Sun 17 Jul 2016 View all news articles

Housing market holds steady post referendum

The price of property coming to market fell 0.9 per cent (£2,647) this month, according to Rightmove, which suggested this was within usual expectations for the run-up to the summer holiday season.

Since 2010 the month of July has recorded average price falls of 0.4 per cent.

The estate agent’s latest figures covered the two weeks pre and two weeks post the European Union referendum, giving an early view of how the turmoil of the UK’s decision to vote for a Brexit effected the property market.

Buyer demand was roughly consistent with 2014, although enquiries were down 16 per cent on 2015, as the same period last year benefitted from a post-election boost.

Most agents reported market momentum continuing due to a shortage of suitable property for sale, stated Rightmove, adding that buyers are fearful of missing out on scarce choice, along with the affordability and availability of low mortgage rates.

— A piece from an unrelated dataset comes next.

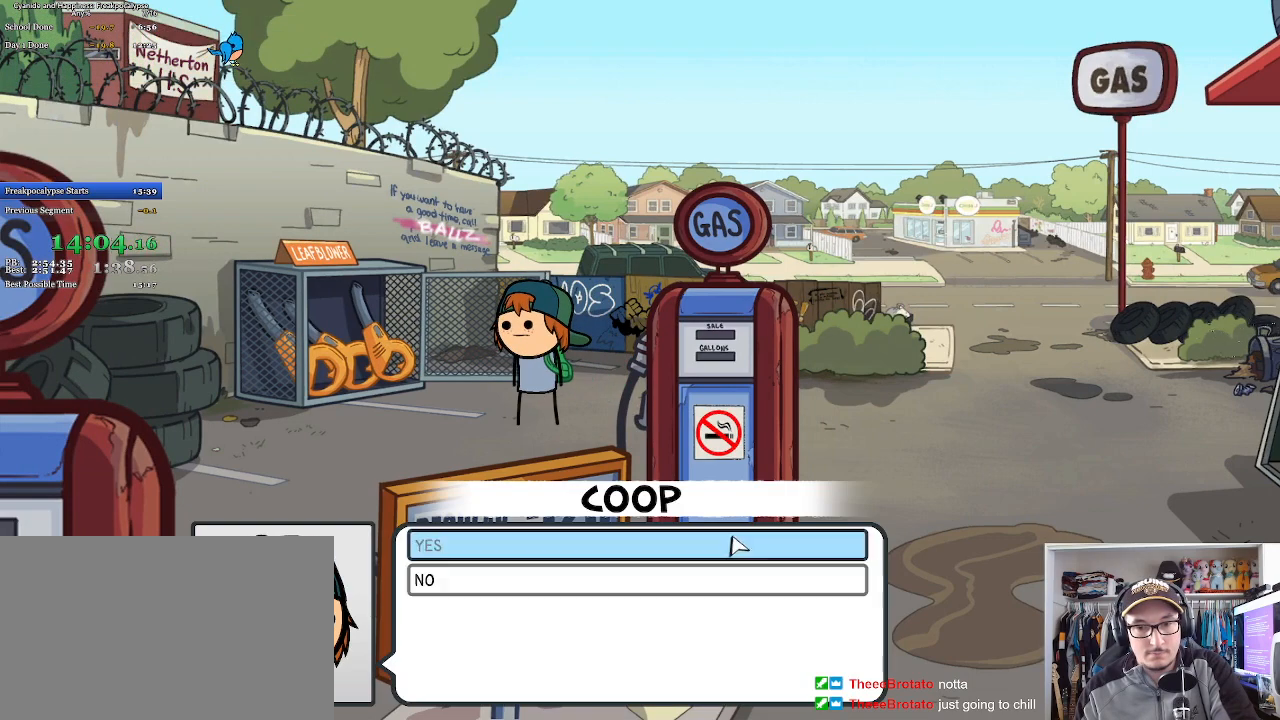
{"keys": [], "mouse": [], "events": [[33, "space", "down"], [67, "mouse_left", "down"], [133, "space", "up"], [167, "mouse_left", "up"], [200, "mouse_left", "down"], [200, "space", "down"], [267, "space", "up"], [300, "mouse_left", "up"], [300, "space", "down"], [333, "mouse_left", "down"], [400, "space", "up"], [433, "mouse_left", "up"], [433, "space", "down"], [500, "space", "up"]]}
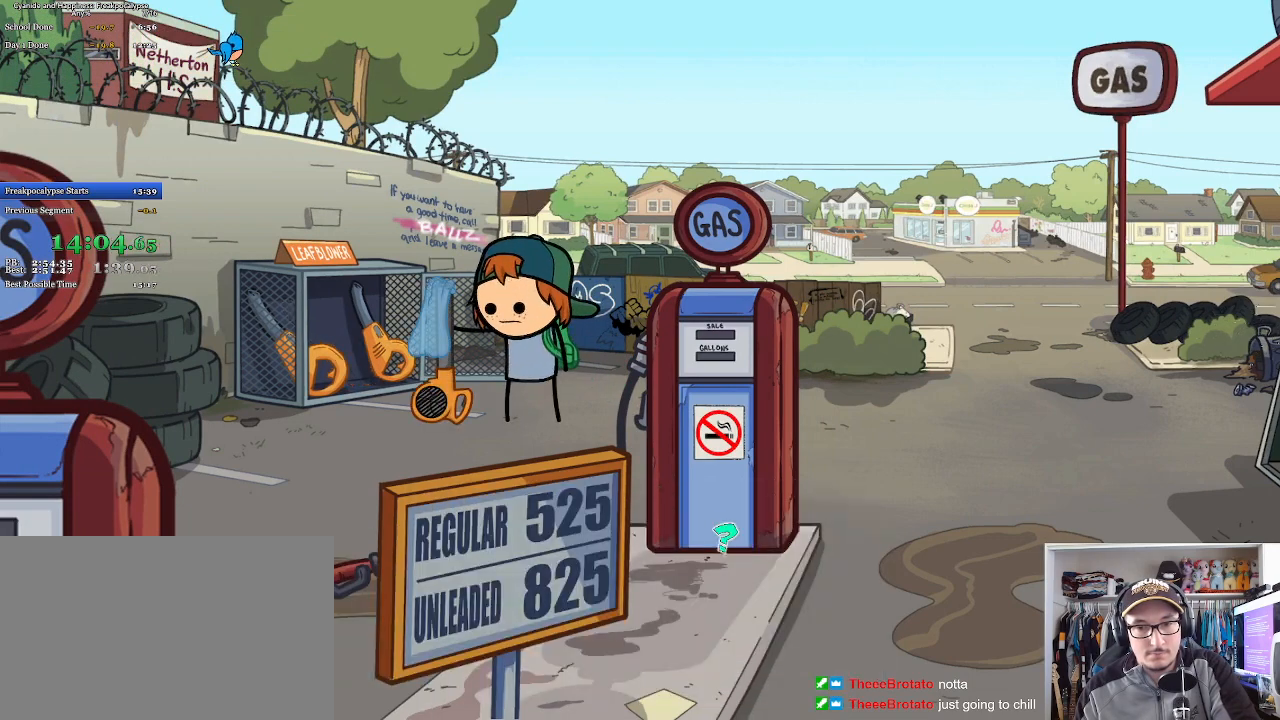
{"keys": [], "mouse": [], "events": []}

Meanwhile, sellers seem undeterred – compared to the same period last year, the two weeks pre-referendum saw the number of new properties coming to market down by 8 per cent, while the two weeks post-referendum saw them up by 6 per cent.

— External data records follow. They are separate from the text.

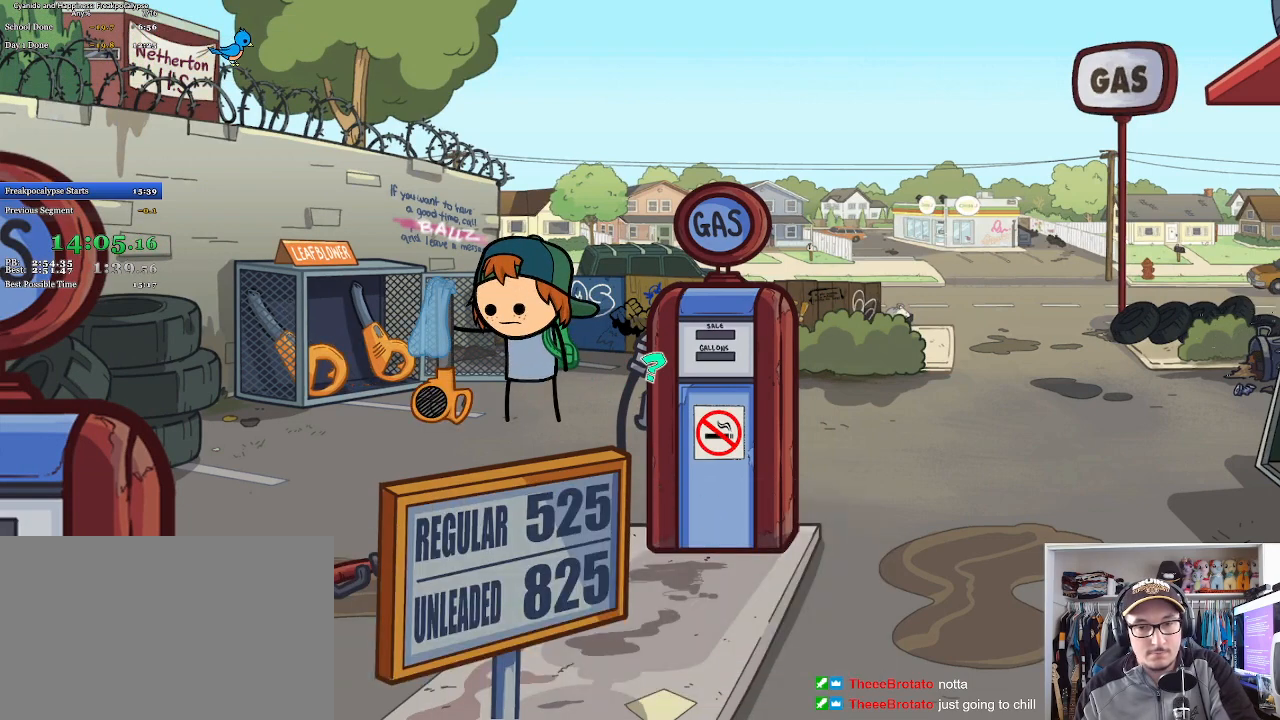
{"keys": [], "mouse": [], "events": []}
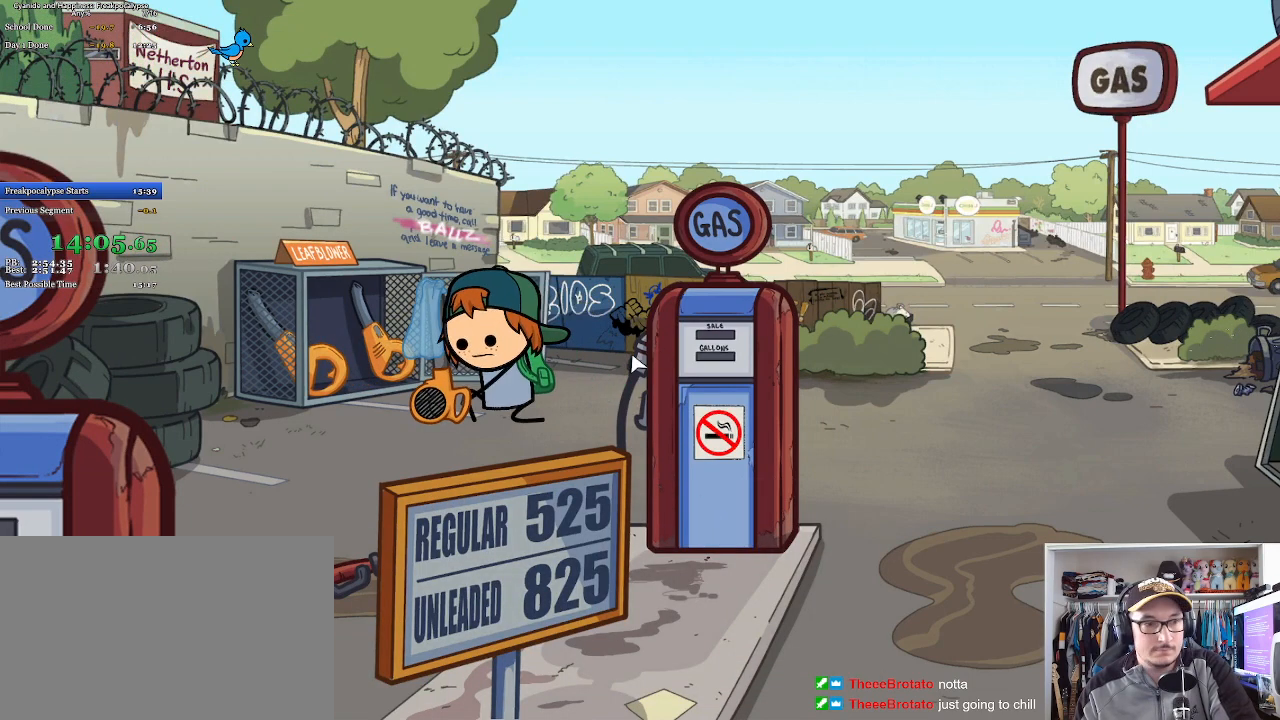
{"keys": [], "mouse": [], "events": []}
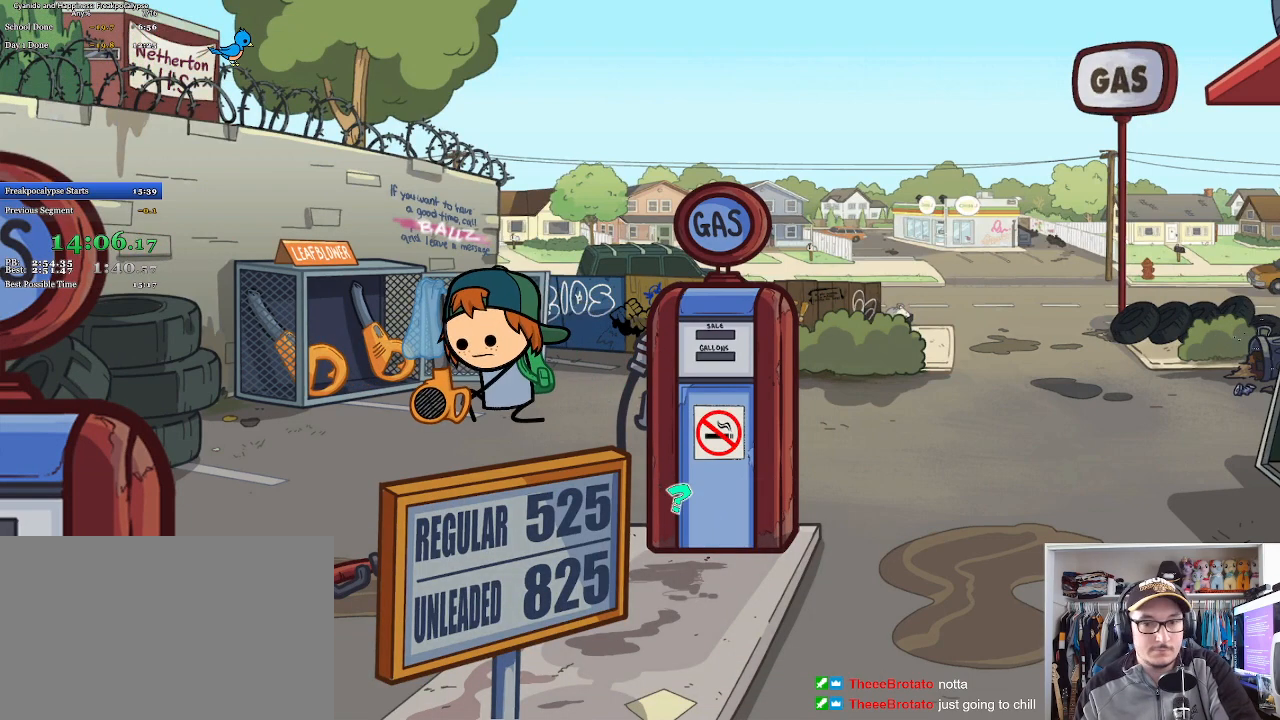
{"keys": [], "mouse": [], "events": []}
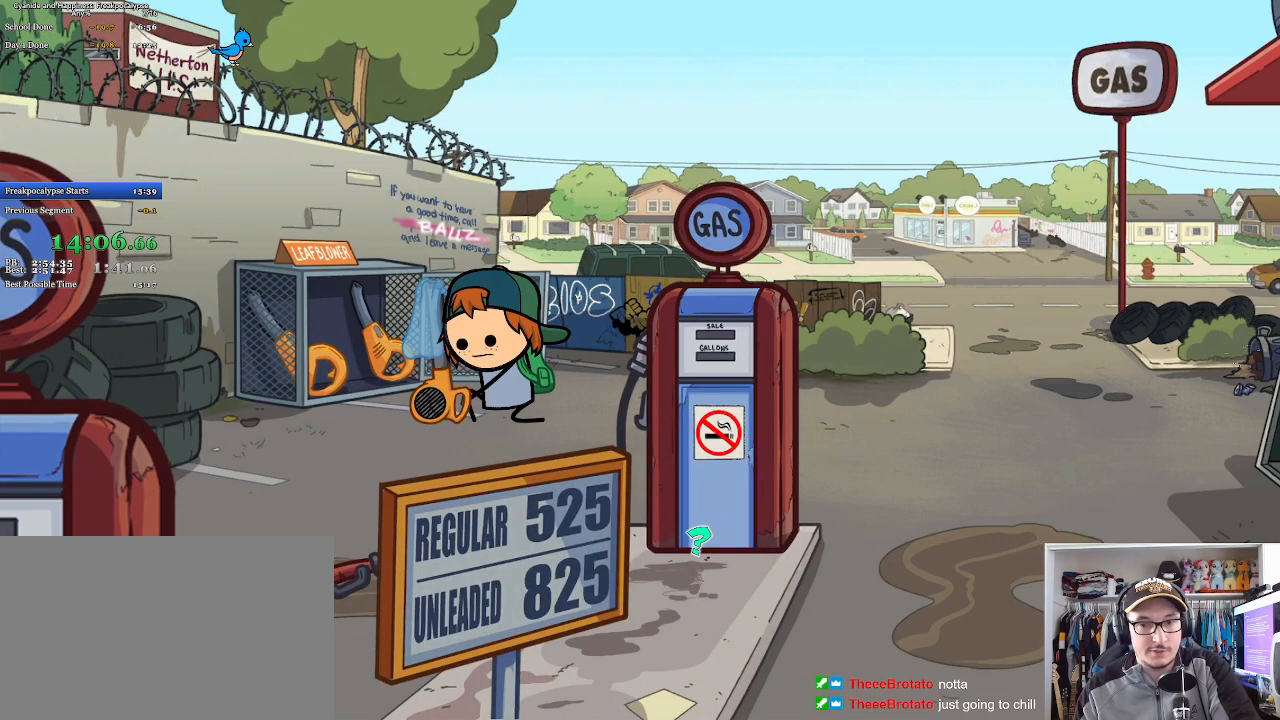
{"keys": [], "mouse": [], "events": []}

Miles Shipside, Rightmove’s director and housing market analyst, said while the housing demand and supply imbalance remains a long-term problem in many parts of the country, in the run-up to and immediate aftermath of the referendum there was an understandable drop-off in buyer enquiries.

Mr Shipside said: “Buyer enquiry levels in the two weeks after the Brexit vote are now consistent with the same period in 2014, which is a more comparable benchmark.

“Housing markets do not like uncertainty, with positive sentiment typically driven by confidence and momentum, supported by low borrowing costs.

“There seems to be little prospect of an increase in historically low mortgage rates in the short to medium term, with even greater certainty readily available with increasingly competitive five-year or even ten-year fixed rates.”

Mr Shipside added that agents in areas where stock shortages were driving momentum before the referendum say activity has recovered quickly, with buyers’ fear of losing a scarce property a key factor.

Jeremy Duncombe, director of the Legal & General Mortgage Club, said it is best to look at the annual trend in house prices, rather a month in isolation.

He said: “House prices are still rising faster much than inflation over a 12 month period, and a slowing of this growth is not necessarily a bad thing.

“It is clear that demand for property still exceeds the housing supply on offer, just as it did before the referendum.

“The recent report from the House of Lords calling for 300,000 new homes to be built per year will provide some much-needed pressure in this area.”